By Amy Small-McKinney
This time there is a window, there is also a sea.
Not what you expect, not my usual ocean of evergreen.
Here I lean against regret.
Behind me, everything I want.
Uncertain blue or insistent green, it is life.
Did you know duck-billed grazers survived the Arctic,
their long May shadows by the Colville River, until they could not?
Here the window is far above, fifteen floors at least.
I stand beside water where salt and wound won’t disagree.
Water lifts me, a leaf.
Amy Small-McKinney won The Kithara Book Prize 2016 for her second full-length collection of poems, Walking Toward Cranes, to be published January 2017 by Glass Lyre Press. She is also the author of, Life is Perfect (BookArts Press, 2014). Small-McKinney was twice nominated for a Pushcart Prize. She was the 2011 Montgomery County Poet Laureate, judged by poet, Chris Bursk.
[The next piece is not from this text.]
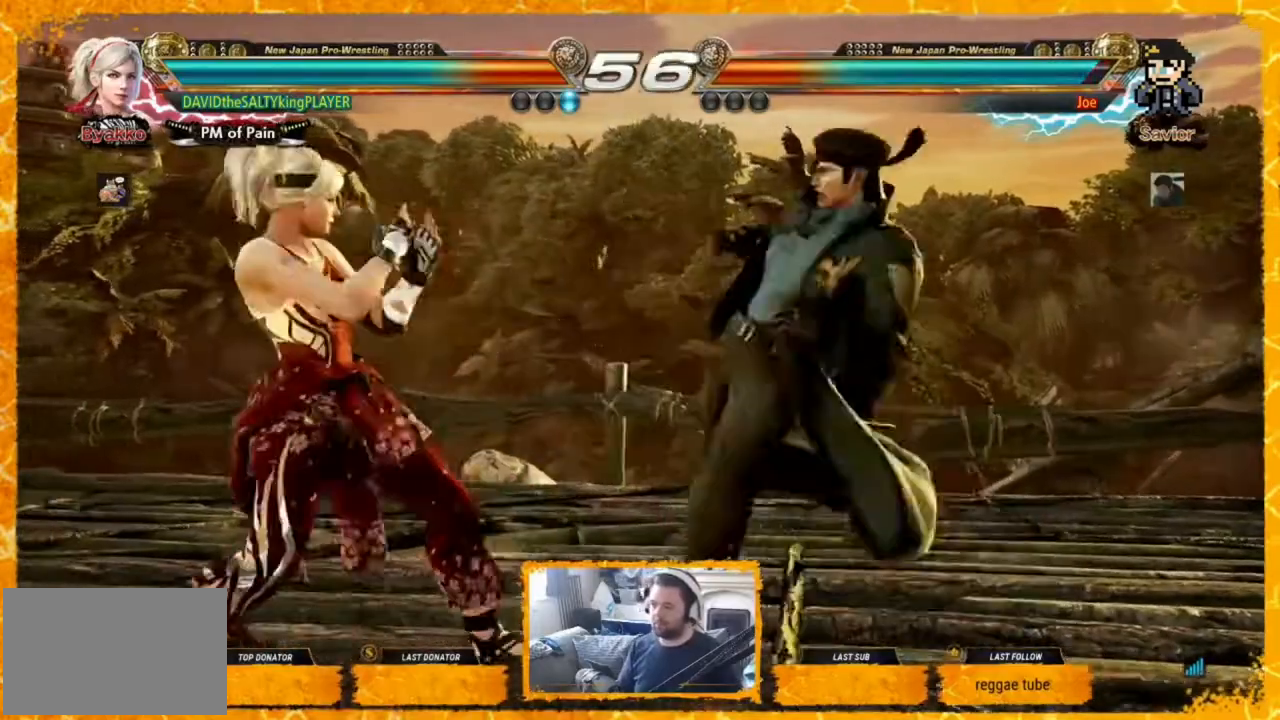
{"buttons": ["DPAD_LEFT"], "events": [[160, "SQUARE", "down"], [160, "TRIANGLE", "down"], [240, "SQUARE", "up"], [240, "TRIANGLE", "up"], [440, "DPAD_LEFT", "up"], [520, "DPAD_LEFT", "down"]]}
Her poems have appeared in numerous journals, for example, The American Poetry Review, The Cortland Review, Tiferet Journal, upstreet, arc—24, The Pedestal Magazine, Blue Fifth Review and the anthology, Veils, Halos, and Shackles: International Poetry on the Abuse and Oppression of Women, Edited by Charles Fishman and Smita Sahay. Small-McKinney has a Masters in Clinical Neuropsychology from Drexel University, but has returned to school for an MFA in Poetry and Translation at Drew University’s low residency program. She facilitates poetry workshops in Philadelphia.